3) New services & growth options (B2B vs B2C)

  • Another sign of agility can be seen in the rapid roll-out of new freight travel services.

    Emirates SkyCargo transformed 10 Boeing 777-300ER aircraft from passenger planes to freight planes. All economy seats were removed in order to ship up to 17 tons of additional cargo. While passenger travel was down, some B2B freight travel demand increased. Many regions needed additional medical supplies, so tapping into this new need was definitely a smart strategy.
  • Switching between business travel & regular tourism.

    The next few years will remain turbulent. While it’s anticipated that tourism may recover as soon as tourists feel safe again, business travel may be altered forever. Globally, companies have invested in new remote meeting setups and procedures. Many expected that not all B2B travel will bounce back to normal levels.

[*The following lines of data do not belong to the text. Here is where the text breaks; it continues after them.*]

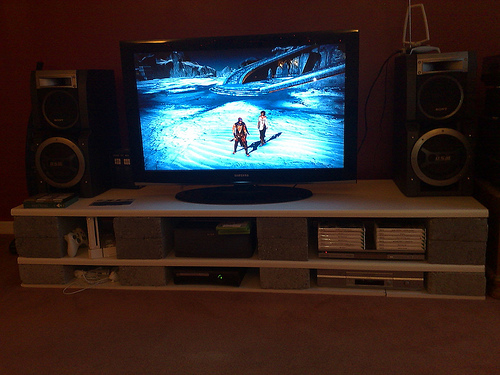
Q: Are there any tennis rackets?
A: No, there are no tennis rackets.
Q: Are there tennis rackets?
A: No, there are no tennis rackets.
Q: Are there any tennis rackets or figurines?
A: No, there are no tennis rackets or figurines.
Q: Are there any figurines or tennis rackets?
A: No, there are no tennis rackets or figurines.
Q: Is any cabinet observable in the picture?
A: Yes, there is a cabinet.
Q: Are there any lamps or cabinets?
A: Yes, there is a cabinet.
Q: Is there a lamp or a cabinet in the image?
A: Yes, there is a cabinet.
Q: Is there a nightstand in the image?
A: No, there are no nightstands.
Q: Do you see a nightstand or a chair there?
A: No, there are no nightstands or chairs.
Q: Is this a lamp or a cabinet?
A: This is a cabinet.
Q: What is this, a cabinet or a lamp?
A: This is a cabinet.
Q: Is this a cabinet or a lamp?
A: This is a cabinet.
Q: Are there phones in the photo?
A: No, there are no phones.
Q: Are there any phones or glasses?
A: No, there are no phones or glasses.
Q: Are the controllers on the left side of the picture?
A: Yes, the controllers are on the left of the image.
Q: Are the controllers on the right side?
A: No, the controllers are on the left of the image.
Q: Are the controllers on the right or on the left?
A: The controllers are on the left of the image.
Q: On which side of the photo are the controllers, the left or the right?
A: The controllers are on the left of the image.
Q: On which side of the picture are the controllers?
A: The controllers are on the left of the image.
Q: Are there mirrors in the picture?
A: No, there are no mirrors.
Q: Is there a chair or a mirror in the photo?
A: No, there are no mirrors or chairs.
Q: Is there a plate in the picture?
A: No, there are no plates.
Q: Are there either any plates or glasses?
A: No, there are no plates or glasses.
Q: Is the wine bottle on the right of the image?
A: Yes, the wine bottle is on the right of the image.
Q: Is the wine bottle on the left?
A: No, the wine bottle is on the right of the image.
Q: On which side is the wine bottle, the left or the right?
A: The wine bottle is on the right of the image.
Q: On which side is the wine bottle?
A: The wine bottle is on the right of the image.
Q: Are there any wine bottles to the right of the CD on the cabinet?
A: Yes, there is a wine bottle to the right of the CD.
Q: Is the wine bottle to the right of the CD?
A: Yes, the wine bottle is to the right of the CD.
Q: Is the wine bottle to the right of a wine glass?
A: No, the wine bottle is to the right of the CD.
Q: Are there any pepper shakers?
A: No, there are no pepper shakers.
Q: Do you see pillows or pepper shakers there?
A: No, there are no pepper shakers or pillows.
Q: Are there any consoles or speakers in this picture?
A: Yes, there is a speaker.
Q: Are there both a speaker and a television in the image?
A: Yes, there are both a speaker and a television.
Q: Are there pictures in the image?
A: No, there are no pictures.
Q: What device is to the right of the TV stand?
A: The device is a speaker.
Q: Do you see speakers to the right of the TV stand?
A: Yes, there is a speaker to the right of the TV stand.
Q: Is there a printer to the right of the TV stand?
A: No, there is a speaker to the right of the TV stand.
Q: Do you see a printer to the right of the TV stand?
A: No, there is a speaker to the right of the TV stand.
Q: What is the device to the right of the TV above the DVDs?
A: The device is a speaker.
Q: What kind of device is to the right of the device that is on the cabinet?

    With demand swinging up and down, Emirates needs to be flexible. In this regard, they are adding several smaller planes to their fleet to be more efficient. 


What’s most noticeable about Emirates Airlines is the speed with which they travel from the first idea to implementation and execution. They seem to have created a culture, internally, that allows them to make decisions early on when there is still a lot of uncertainty, and just go with it. Organizations that are too risk-averse will be too slow to respond and might not be able to survive the crisis.